A dynamic and complex defense landscape, combined with an increase in the use of non-combat operations, has resulted in the US military’s adoption of non-traditional approaches to global defense strategy. In response to increasing stability concerns, one approach the Department of Defense (DoD) has leveraged is health security through global public health engagement to address social and environmental determinants of health. However, global health as a defense-based security mission uniquely transcends interdisciplinary boundaries by including a necessary defense security cooperation strategy, along with the adoption of an international development framework, and a global public health approach to community-based change.

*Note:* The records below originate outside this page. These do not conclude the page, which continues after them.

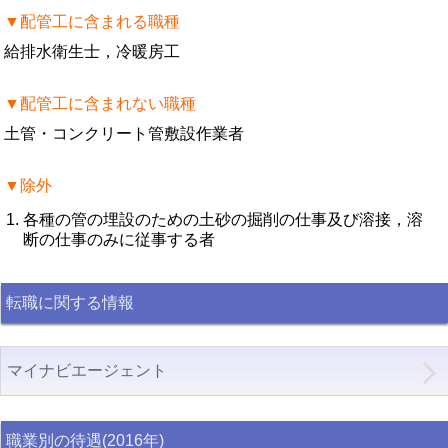
▼配管工に含まれる職種
給排水衛生士，冷暖房工
▼配管工に含まれない職種
土管・コンクリート管敷設作業者
▼除外
各種の管の埋設のための土砂の掘削の仕事及び溶接，溶
断の仕事のみに従事する者
転職に関する情報
マイナビエージェント
職業別の待遇(2016年)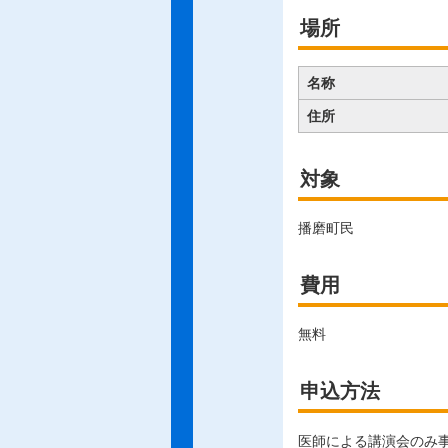
場所
名称
住所
対象
播磨町民
費用
無料
申込方法
医師による講演会のみ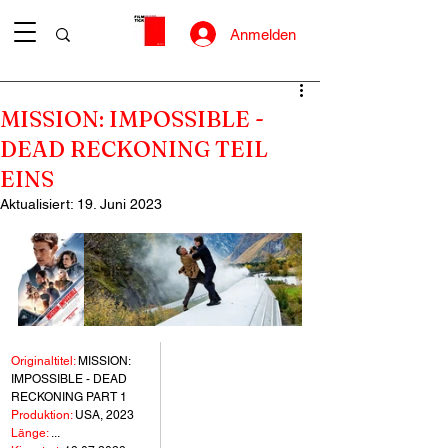
Anmelden
MISSION: IMPOSSIBLE -
DEAD RECKONING TEIL
EINS
Aktualisiert:
19. Juni 2023
Originaltitel:
 MISSION: 
IMPOSSIBLE - DEAD 
RECKONING PART 1
Produktion:
 USA, 2023
Länge:
 ...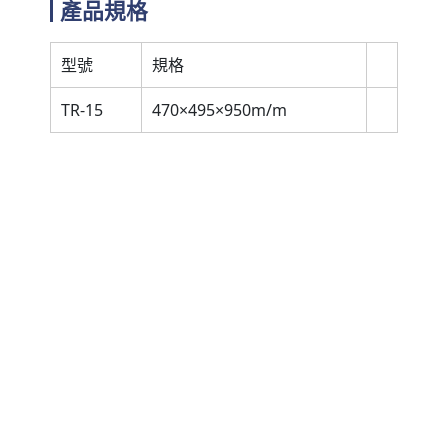
產品規格
型號
規格
TR-15
470×495×950m/m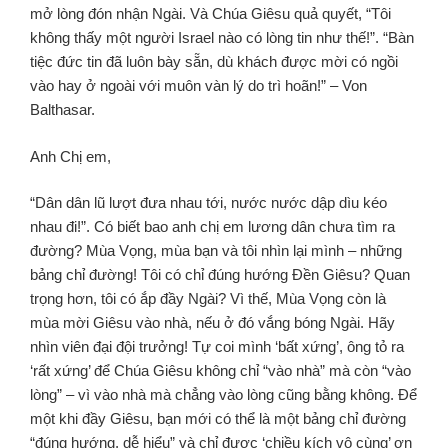
mở lòng đón nhận Ngài. Và Chúa Giêsu quả quyết, “Tôi
không thấy một người Israel nào có lòng tin như thế!”. “Bàn
tiệc đức tin đã luôn bày sẵn, dù khách được mời có ngồi
vào hay ở ngoài với muôn vàn lý do trì hoãn!” – Von
Balthasar.
Anh Chị em,
“Dân dân lũ lượt đưa nhau tới, nước nước dập dìu kéo
nhau đi!”. Có biết bao anh chị em lương dân chưa tìm ra
đường? Mùa Vọng, mùa bạn và tôi nhìn lại mình – những
bảng chỉ đường! Tôi có chỉ đúng hướng Đền Giêsu? Quan
trọng hơn, tôi có ắp đầy Ngài? Vì thế, Mùa Vọng còn là
mùa mời Giêsu vào nhà, nếu ở đó vắng bóng Ngài. Hãy
nhìn viên đại đội trưởng! Tự coi mình ‘bất xứng’, ông tỏ ra
‘rất xứng’ để Chúa Giêsu không chỉ “vào nhà” mà còn “vào
lòng” – vì vào nhà mà chẳng vào lòng cũng bằng không. Để
một khi đầy Giêsu, bạn mới có thể là một bảng chỉ đường
“đúng hướng, dễ hiểu” và chỉ được ‘chiều kích vô cùng’ ơn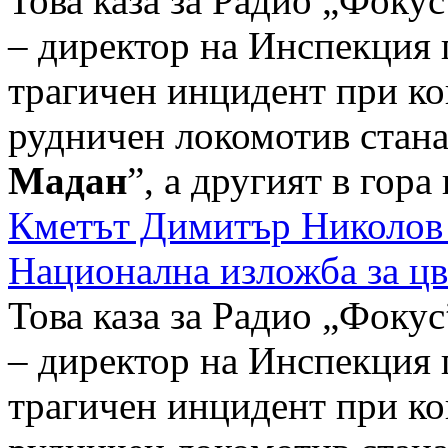
Това каза за Радио „Фоку
– директор на Инспекция 
трагичен инцидент при ко
рудничен локомотив стана
Мадан
”, а другият в гора в
Кметът Димитър Николов 
Национална изложба за ц
Това каза за Радио „Фоку
– директор на Инспекция 
трагичен инцидент при ко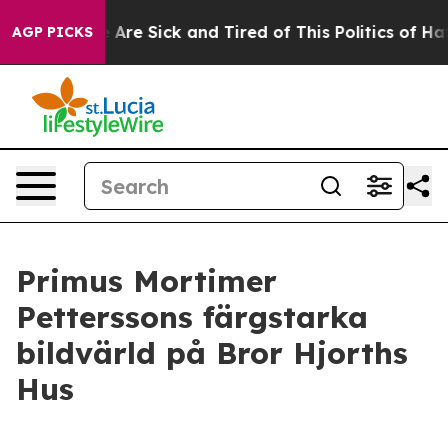
: “People Are Sick and Tired of This Politics of Hatred
AGP PICKS
Primus Mortimer
Petterssons färgstarka
bildvärld på Bror Hjorths
Hus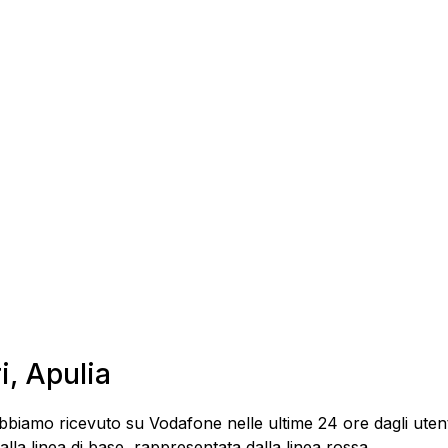
i, Apulia
biamo ricevuto su Vodafone nelle ultime 24 ore dagli utenti 
la linea di base, rappresentata dalla linea rossa.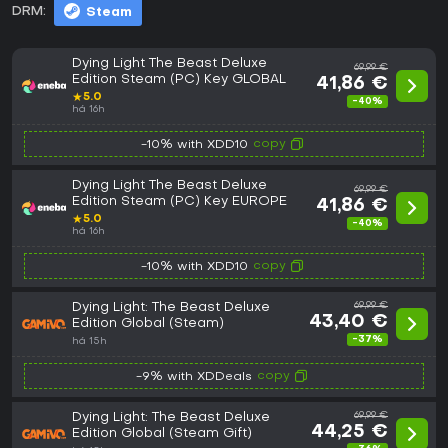
DRM:
Steam
Dying Light The Beast Deluxe
69,99 €
Edition Steam (PC) Key GLOBAL
41,86 €
★
5.0
-40%
há 16h
copy
-10% with XDD10
Dying Light The Beast Deluxe
69,99 €
Edition Steam (PC) Key EUROPE
41,86 €
★
5.0
-40%
há 16h
copy
-10% with XDD10
Dying Light: The Beast Deluxe
69,99 €
43,40 €
Edition Global (Steam)
-37%
há 15h
copy
-9% with XDDeals
Dying Light: The Beast Deluxe
69,99 €
44,25 €
Edition Global (Steam Gift)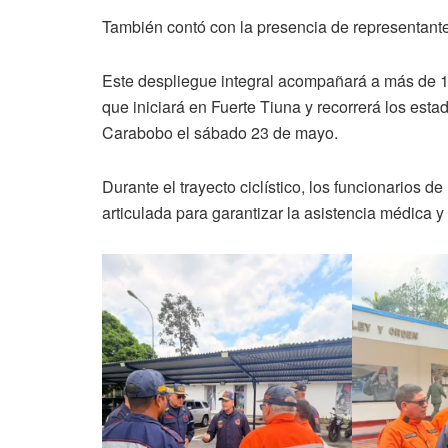
También contó con la presencia de representantes
Este despliegue integral acompañará a más de 1.2
que iniciará en Fuerte Tiuna y recorrerá los est
Carabobo el sábado 23 de mayo.
Durante el trayecto ciclístico, los funcionarios 
articulada para garantizar la asistencia médica 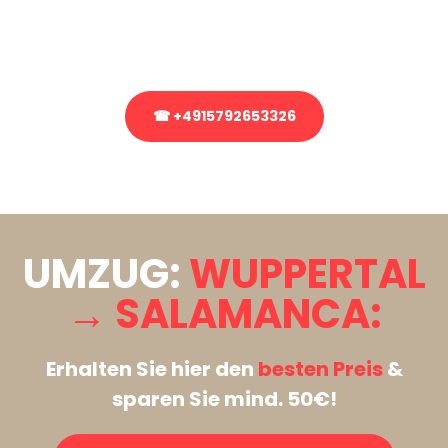
Rufen Sie uns gerne an, unser Team aus Experten freut sich, Ihnen
kostenlos weiterzuhelfen!
☎ +4915792653326
Stattdessen eine unverbindliche Anfrage senden
UMZUG:
WUPPERTAL
→ SALAMANCA:
Erhalten Sie hier den
besten Preis
&
sparen Sie mind. 50€!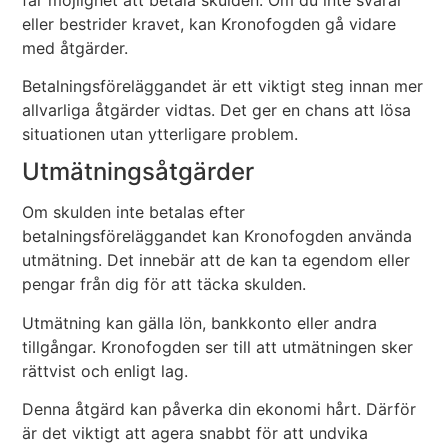
eller bestrider kravet, kan Kronofogden gå vidare
med åtgärder.
Betalningsföreläggandet är ett viktigt steg innan mer
allvarliga åtgärder vidtas. Det ger en chans att lösa
situationen utan ytterligare problem.
Utmätningsåtgärder
Om skulden inte betalas efter
betalningsföreläggandet kan Kronofogden använda
utmätning. Det innebär att de kan ta egendom eller
pengar från dig för att täcka skulden.
Utmätning kan gälla lön, bankkonto eller andra
tillgångar. Kronofogden ser till att utmätningen sker
rättvist och enligt lag.
Denna åtgärd kan påverka din ekonomi hårt. Därför
är det viktigt att agera snabbt för att undvika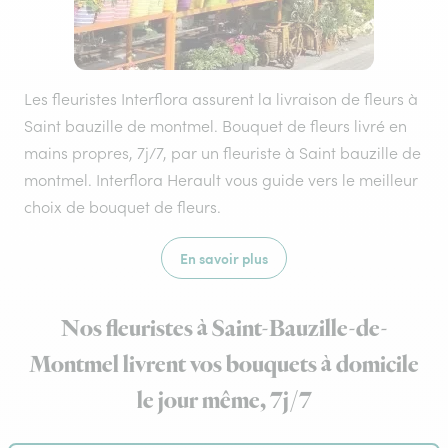
Les fleuristes Interflora assurent la livraison de fleurs à
Saint bauzille de montmel. Bouquet de fleurs livré en
mains propres, 7j/7, par un fleuriste à Saint bauzille de
montmel. Interflora Herault vous guide vers le meilleur
choix de bouquet de fleurs.
En savoir plus
Nos fleuristes à Saint-Bauzille-de-
Montmel livrent vos bouquets à domicile
le jour même, 7j/7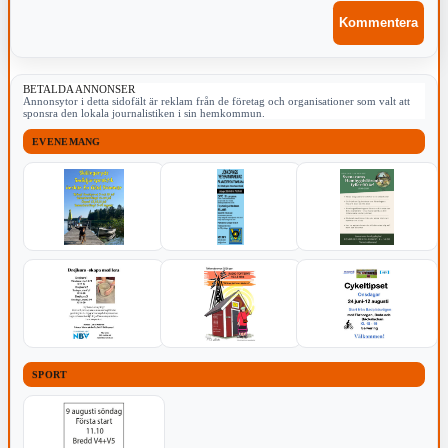
BETALDA ANNONSER
Annonsytor i detta sidofält är reklam från de företag och organisationer som valt att
sponsra den lokala journalistiken i sin hemkommun.
EVENEMANG
SPORT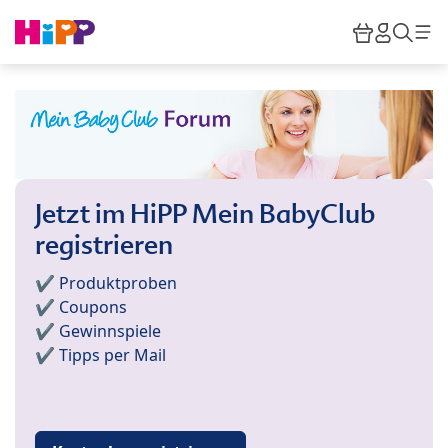
Skip to main content
Warenkor
HiPP M
Such
Jetzt im HiPP Mein BabyClub
registrieren
✔️ Produktproben
✔️ Coupons
✔️ Gewinnspiele
✔️ Tipps per Mail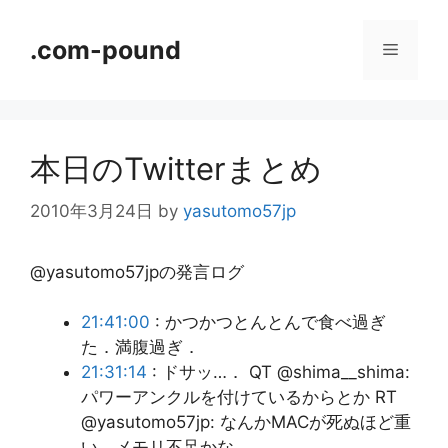
コ
ン
.com-pound
メ
テ
ン
ニ
ツ
へ
本日のTwitterまとめ
ス
ュ
キ
2010年3月24日
by
yasutomo57jp
ッ
ー
プ
@yasutomo57jpの発言ログ
21:41:00
: かつかつとんとんで食べ過ぎ
た．満腹過ぎ．
21:31:14
: ドサッ…． QT @shima__shima:
パワーアンクルを付けているからとか RT
@yasutomo57jp: なんかMACが死ぬほど重
い。メモリ不足かな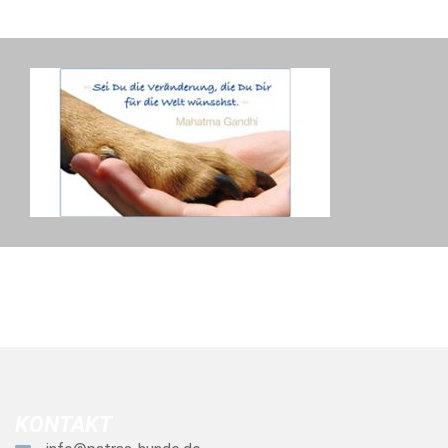
KONTAKT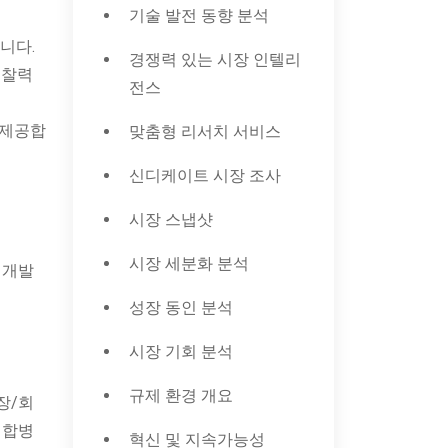
기술 발전 동향 분석
니다.
경쟁력 있는 시장 인텔리
통찰력
전스
 제공합
맞춤형 리서치 서비스
신디케이트 시장 조사
시장 스냅샷
시장 세분화 분석
 개발
성장 동인 분석
시장 기회 분석
규제 환경 개요
장/회
 합병
혁신 및 지속가능성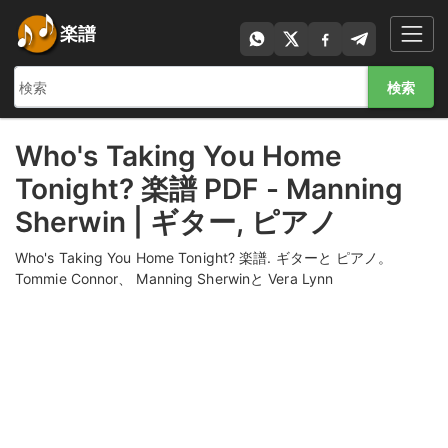
楽譜
検索
Who's Taking You Home
Tonight? 楽譜 PDF - Manning
Sherwin | ギター, ピアノ
Who's Taking You Home Tonight? 楽譜. ギターと ピアノ。
Tommie Connor、 Manning Sherwinと Vera Lynn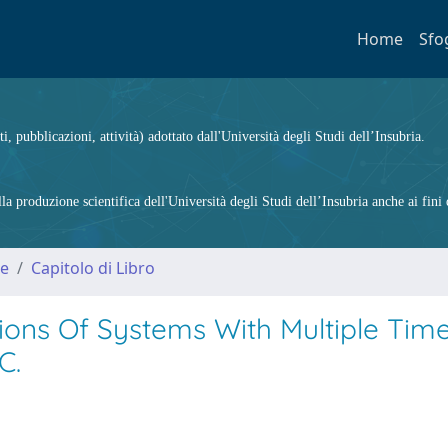
Home
Sfo
ti, pubblicazioni, attività) adottato dall'Università degli Studi dell’Insubria.
 produzione scientifica dell'Università degli Studi dell’Insubria anche ai fini d
me
Capitolo di Libro
ions Of Systems With Multiple Tim
C.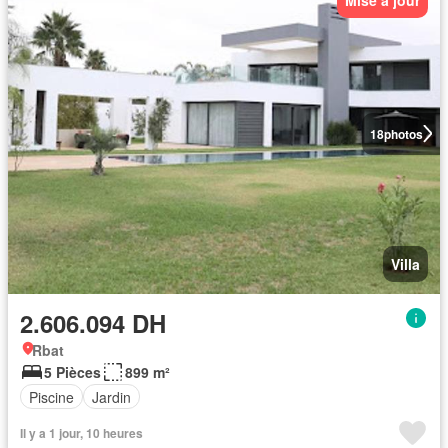
18
photos
Villa
2.606.094 DH
Rbat
5 Pièces
899 m²
Piscine
Jardin
Il y a 1 jour, 10 heures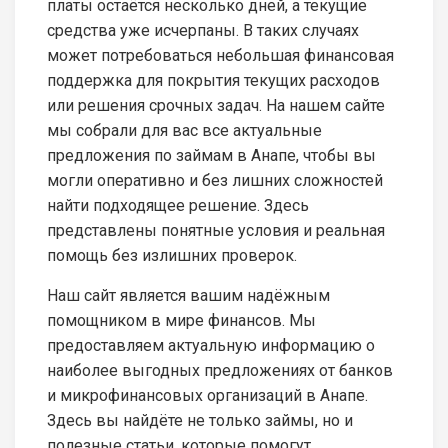
платы остаётся несколько дней, а текущие
средства уже исчерпаны. В таких случаях
может потребоваться небольшая финансовая
поддержка для покрытия текущих расходов
или решения срочных задач. На нашем сайте
мы собрали для вас все актуальные
предложения по займам в Анапе, чтобы вы
могли оперативно и без лишних сложностей
найти подходящее решение. Здесь
представлены понятные условия и реальная
помощь без излишних проверок.
Наш сайт является вашим надёжным
помощником в мире финансов. Мы
предоставляем актуальную информацию о
наиболее выгодных предложениях от банков
и микрофинансовых организаций в Анапе.
Здесь вы найдёте не только займы, но и
полезные статьи, которые помогут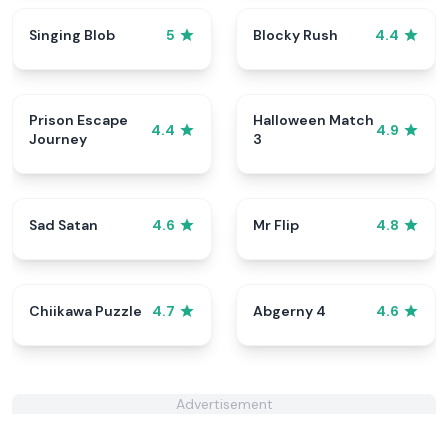
Singing Blob
Blocky Rush
5
4.4
Prison Escape
Halloween Match
4.4
4.9
Journey
3
Sad Satan
Mr Flip
4.6
4.8
Chiikawa Puzzle
Abgerny 4
4.7
4.6
Advertisement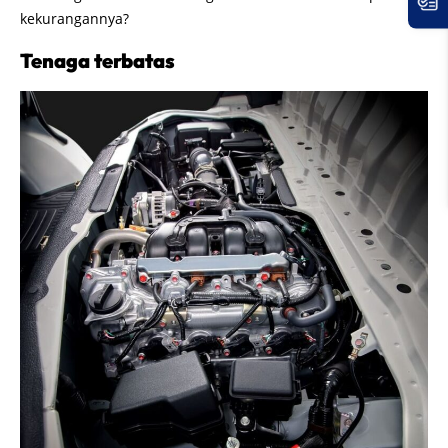
kekurangannya?
Tenaga terbatas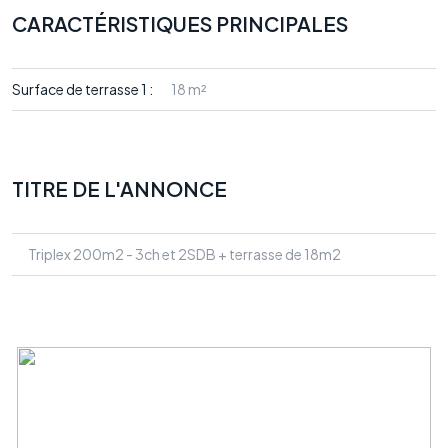
CARACTÉRISTIQUES PRINCIPALES
Surface de terrasse 1 :
18 m²
TITRE DE L'ANNONCE
Triplex 200m2 - 3ch et 2SDB + terrasse de 18m2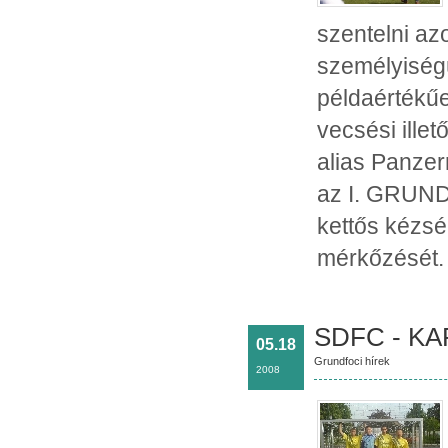
szentelni az
személyiségü
példaértékűe
vecsési ille
alias Panzer
az I. GRUND
kettős kézsé
mérkőzését.
SDFC - KA
05.18
Grundfoci hírek
2008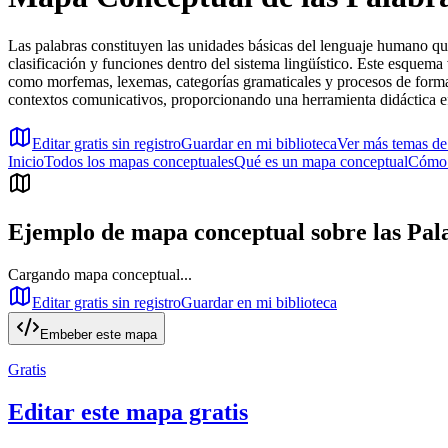
Las palabras constituyen las unidades básicas del lenguaje humano que
clasificación y funciones dentro del sistema lingüístico. Este esquem
como morfemas, lexemas, categorías gramaticales y procesos de formaci
contextos comunicativos, proporcionando una herramienta didáctica efe
Editar gratis sin registro
Guardar en mi biblioteca
Ver más temas d
Inicio
Todos los mapas conceptuales
Qué es un mapa conceptual
Cómo 
Ejemplo de mapa conceptual sobre
las Pal
Cargando mapa conceptual...
Editar gratis sin registro
Guardar en mi biblioteca
Embeber este mapa
Gratis
Editar este mapa gratis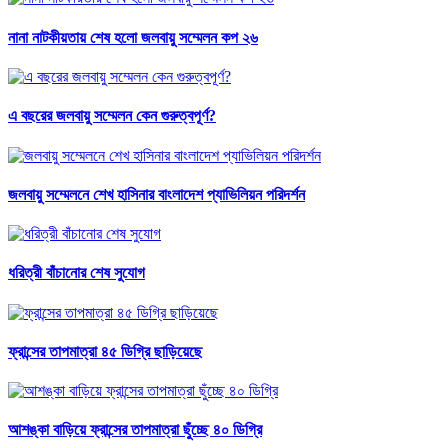
নানা নাটকীয়তায় শেষ হলো জলবায়ু সম্মেলন কপ ২৬
এ বছরের জলবায়ু সম্মেলন কেন গুরুত্বপূর্ণ?
জলবায়ু সম্মেলনে শেখ হাসিনার বাংলাদেশ প্যাভিলিয়ন পরিদর্শন
ধরিত্রী বাঁচানোর শেষ সুযোগ
ফ্রান্সের তাপমাত্রা ৪৫ ডিগ্রি ছাড়িয়েছে
আশঙ্কা বাড়িয়ে ফ্রান্সের তাপমাত্রা ছুঁচ্ছে ৪০ ডিগ্রি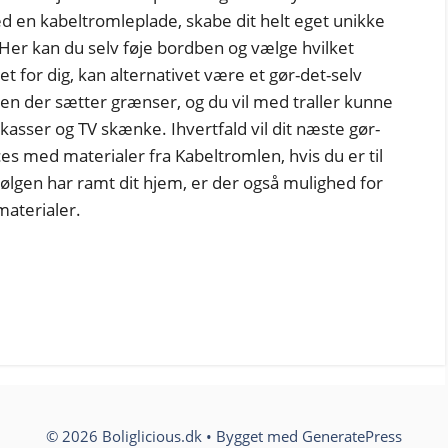
 en kabeltromleplade, skabe dit helt eget unikke
 Her kan du selv føje bordben og vælge hvilket
et for dig, kan alternativet være et gør-det-selv
ien der sætter grænser, og du vil med traller kunne
ekasser og TV skænke. Ihvertfald vil dit næste gør-
es med materialer fra Kabeltromlen, hvis du er til
 bølgen har ramt dit hjem, er der også mulighed for
aterialer.
© 2026 Boliglicious.dk
• Bygget med
GeneratePress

Complex global public health and international development programs employ systemic change processes, requiring the use of non-linear methodologies in planning, implementation, and evaluation to understand the system and the system relationships that are affected, intentionally or unintentionally, by program activities (Ulrich, 2010). The theories of change derived from public health, international development, and contemporary security cooperation frameworks utilize non-linear planning, implementation, and evaluation frameworks, suggesting that DoD global health engagement (GHE) interventions and activities should reflect the application of systems and complexity-based program frameworks to support a non-linear theory of change. However, the predominant use of vertical disease programs, blueprint planning, and oversimplified implementation models and the lack of contextual relevance suggest gaps between how the DoD understands complex change and, ultimately, how it plans for and measures intervention success.